Configure the source and target hosts following the prerequisites outlined in Appendix B, Prerequisites then follow the appropriate steps for the required extractor topology outlined in Chapter 3, Deploying MySQL Extractors.

The following are required for replication to Amazon Redshift:

4.2.2.1. Redshift Preparation for Amazon Redshift Deployments

On the Amazon Redshift host, you need to perform some preparation of the destination database, first creating the database, and then creating the tables that are to be replicated. Setting up this process requires the configuration of a number of components outside of Tungsten Replicator in order to support the loading.

  • An existing Amazon Web Services (AWS) account, and either the AWS Access Key and Secret Key, or configured IAM Roles, required to interact with the account through the API. For information on creating IAM Roles, see Section 4.2.2.2, “Configuring Identity Access Management within AWS”

  • A configured Amazon S3 service. If the S3 service has not already been configured, visit the AWS console and sign up for the Amazon S3 service.

  • The s3cmd or the aws tools installed and configured. The s3cmd can be downloaded from s3cmd on s3tools.org.
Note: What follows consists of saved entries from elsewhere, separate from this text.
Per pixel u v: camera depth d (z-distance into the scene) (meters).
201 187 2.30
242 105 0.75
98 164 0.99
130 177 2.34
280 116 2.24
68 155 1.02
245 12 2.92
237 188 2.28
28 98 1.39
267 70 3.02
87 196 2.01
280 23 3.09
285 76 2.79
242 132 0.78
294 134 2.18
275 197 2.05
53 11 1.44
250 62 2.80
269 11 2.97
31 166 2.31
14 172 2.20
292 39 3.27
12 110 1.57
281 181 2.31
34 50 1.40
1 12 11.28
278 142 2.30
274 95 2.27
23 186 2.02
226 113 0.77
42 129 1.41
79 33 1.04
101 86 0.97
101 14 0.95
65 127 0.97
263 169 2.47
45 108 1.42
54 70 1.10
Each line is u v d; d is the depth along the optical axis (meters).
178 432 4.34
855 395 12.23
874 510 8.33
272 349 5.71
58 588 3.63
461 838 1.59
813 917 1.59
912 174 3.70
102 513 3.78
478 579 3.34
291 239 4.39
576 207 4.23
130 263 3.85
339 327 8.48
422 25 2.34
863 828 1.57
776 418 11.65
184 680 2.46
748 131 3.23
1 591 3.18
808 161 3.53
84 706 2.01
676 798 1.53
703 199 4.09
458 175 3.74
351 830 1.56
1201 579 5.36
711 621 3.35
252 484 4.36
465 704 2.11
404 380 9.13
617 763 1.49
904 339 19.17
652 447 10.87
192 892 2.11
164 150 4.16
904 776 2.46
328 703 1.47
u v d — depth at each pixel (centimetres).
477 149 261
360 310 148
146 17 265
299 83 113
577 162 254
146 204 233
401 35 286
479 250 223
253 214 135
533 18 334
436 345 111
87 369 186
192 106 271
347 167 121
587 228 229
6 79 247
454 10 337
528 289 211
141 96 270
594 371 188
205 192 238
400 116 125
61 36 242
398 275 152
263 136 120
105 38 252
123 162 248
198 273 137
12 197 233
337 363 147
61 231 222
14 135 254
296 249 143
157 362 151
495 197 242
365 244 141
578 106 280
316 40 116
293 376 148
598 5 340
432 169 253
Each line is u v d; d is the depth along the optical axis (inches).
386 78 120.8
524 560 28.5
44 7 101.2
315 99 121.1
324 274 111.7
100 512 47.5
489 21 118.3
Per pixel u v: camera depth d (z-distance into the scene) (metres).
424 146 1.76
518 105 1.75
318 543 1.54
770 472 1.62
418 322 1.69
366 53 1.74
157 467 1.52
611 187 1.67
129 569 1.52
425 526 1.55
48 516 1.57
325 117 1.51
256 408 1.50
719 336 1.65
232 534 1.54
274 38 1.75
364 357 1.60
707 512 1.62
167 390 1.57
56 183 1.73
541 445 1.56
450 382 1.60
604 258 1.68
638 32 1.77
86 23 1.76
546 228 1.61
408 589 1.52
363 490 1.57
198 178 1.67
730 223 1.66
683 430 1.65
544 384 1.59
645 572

    If using the s3cmd, you should then configure the command to automatically connect to the Amazon S3 service without requiring further authentication, the .s3cfg in the tungsten users home directory should be configured as follows:

    • Using Access Keys:

      [default]
      access_key = ACCESS_KEY
      secret_key = SECRET_KEY
    • Using IAM Roles: Leave values blank - copy example as is

      [default]
      access_key = 
      secret_key = 
      security_token =
  • Create an S3 bucket that will be used to hold the CSV files that are generated by the replicator. This can be achieved either through the web interface, or via the command-line, for example:

    shell> s3cmd mb s3://tungsten-csv
  • A running Redshift instance must be available, and the port and IP address of the Tungsten Cluster that will be replicating into Redshift must have been added to the Redshift instance security credentials.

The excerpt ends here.